Progressive Bishop w/ an Unbelieving Wife - Martine & Stuart Smith Pt 3 | Ep. 1742
When the Bishop Doesn't Believe: The Stuart and Martine Smith Story
What happens when a man with serious doubts about Mormonism accepts a calling as bishop anyway? That question sits at the center of the Stuart and Martine Smith story, as told in Episode 1742 of the Mormon Stories Podcast. Their account raises something that goes well beyond personal faith crisis: it exposes structural problems inside local LDS leadership that rarely get discussed from the pulpit.
The Smiths are not angry apostates nursing fresh wounds. They are people who spent decades inside the institution, absorbed its costs, and still tried to make it work. That context matters enormously when evaluating what they say.
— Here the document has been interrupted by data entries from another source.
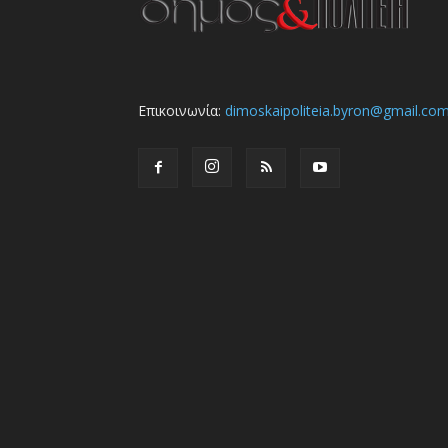
Επικοινωνία:
dimoskaipoliteia.byron@gmail.co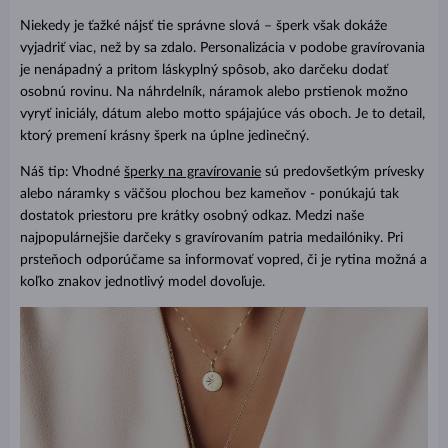
Niekedy je ťažké nájsť tie správne slová – šperk však dokáže
vyjadriť viac, než by sa zdalo. Personalizácia v podobe gravírovania
je nenápadný a pritom láskyplný spôsob, ako darčeku dodať
osobnú rovinu. Na náhrdelník, náramok alebo prstienok možno
vyryť iniciály, dátum alebo motto spájajúce vás oboch. Je to detail,
ktorý premení krásny šperk na úplne jedinečný.
Náš tip: Vhodné
šperky na gravírovanie
sú predovšetkým prívesky
alebo náramky s väčšou plochou bez kameňov - ponúkajú tak
dostatok priestoru pre krátky osobný odkaz. Medzi naše
najpopulárnejšie darčeky s gravírovaním patria medailóniky. Pri
prsteňoch odporúčame sa informovať vopred, či je rytina možná a
koľko znakov jednotlivý model dovoľuje.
A History Built on Grief and Institutional Loyalty
The Smiths lost two children. That fact alone would fracture most people's relationship with any religious institution. They stayed. Through the 1980s and 1990s in Louisiana, they remained committed, active members, even as their local stake leadership created what Martine described as a climate of heavy-handed priesthood authority.
The situation got considerably worse when it emerged that their stake president had been embezzling church funds, a practice that had reportedly begun while he was still serving as a counselor under a previous stake president who was ill. He was eventually excommunicated. The money he was soliciting through personal fundraising letters, using his former title to lend credibility, is the kind of story that would embarrass any organization.